Exercise directions => Collect from the data below each line with "aset".

Given records =>
★ ★ ★ ★
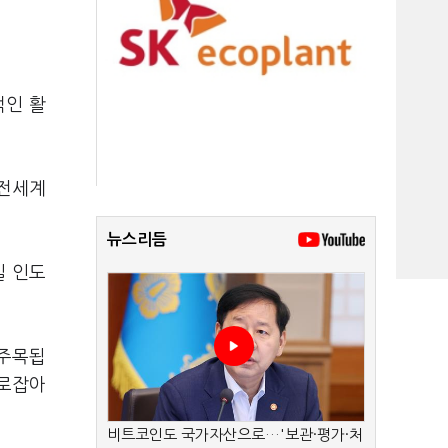
적인 활
. 전세계
뉴스리듬
일 인도
 주목됩
사로잡아
비트코인도 국가자산으로…'보관·평가·처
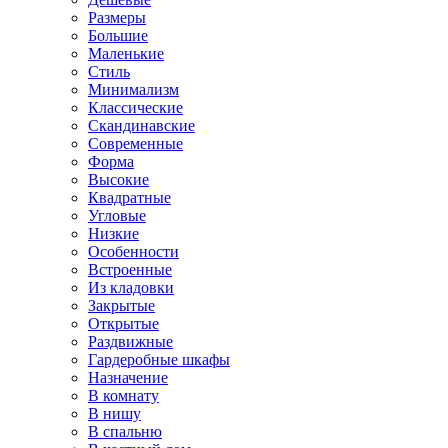
Размеры
Большие
Маленькие
Стиль
Минимализм
Классические
Скандинавские
Современные
Форма
Высокие
Квадратные
Угловые
Низкие
Особенности
Встроенные
Из кладовки
Закрытые
Открытые
Раздвижные
Гардеробные шкафы
Назначение
В комнату
В нишу
В спальню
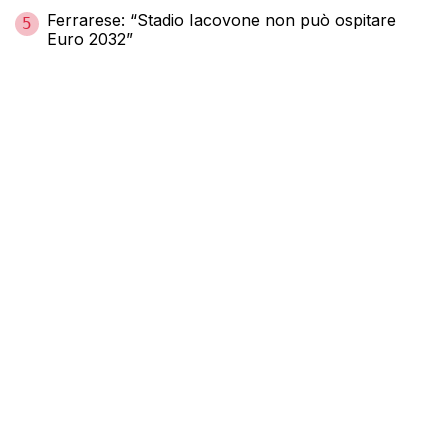
Ferrarese: “Stadio Iacovone non può ospitare
5
Euro 2032”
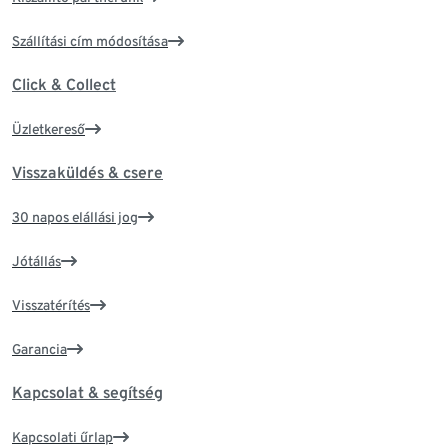
Szállítási cím módosítása
Click & Collect
Üzletkereső
Visszaküldés & csere
30 napos elállási jog
Jótállás
Visszatérítés
Garancia
Kapcsolat & segítség
Kapcsolati űrlap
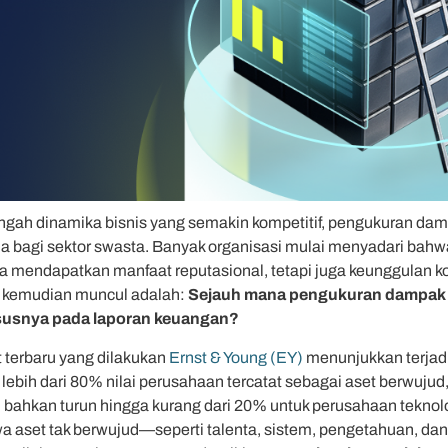
engah dinamika bisnis yang semakin kompetitif, pengukuran damp
a bagi sektor swasta. Banyak organisasi mulai menyadari ba
a mendapatkan manfaat reputasional, tetapi juga keunggulan ko
 kemudian muncul adalah:
Sejauh mana pengukuran dampak in
usnya pada laporan keuangan?
t terbaru yang dilakukan
Ernst & Young (EY)
menunjukkan terjadi
lebih dari 80% nilai perusahaan tercatat sebagai aset berwujud
 bahkan turun hingga kurang dari 20% untuk perusahaan teknolo
a aset tak berwujud—seperti talenta, sistem, pengetahuan, da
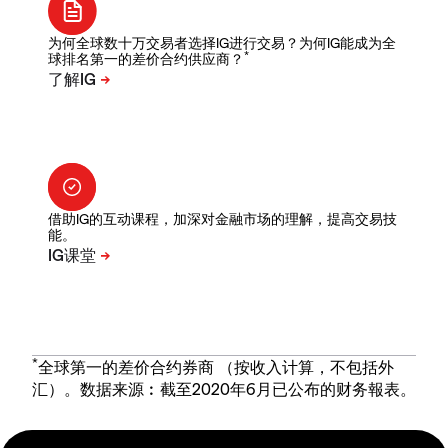
为何全球数十万交易者选择IG进行交易？为何IG能成为全
*
球排名第一的差价合约供应商？
借助IG的互动课程，加深对金融市场的理解，提高交易技
能。
*
全球第一的差价合约券商 （按收入计算，不包括外
汇）。数据来源︰截至2020年6月已公布的财务報表。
★ ★ ★ ★
Response for this exercise =>
lebih dari 80% nilai perusahaan tercatat sebagai aset berwujud
a aset tak berwujud—seperti talenta, sistem, pengetahuan, da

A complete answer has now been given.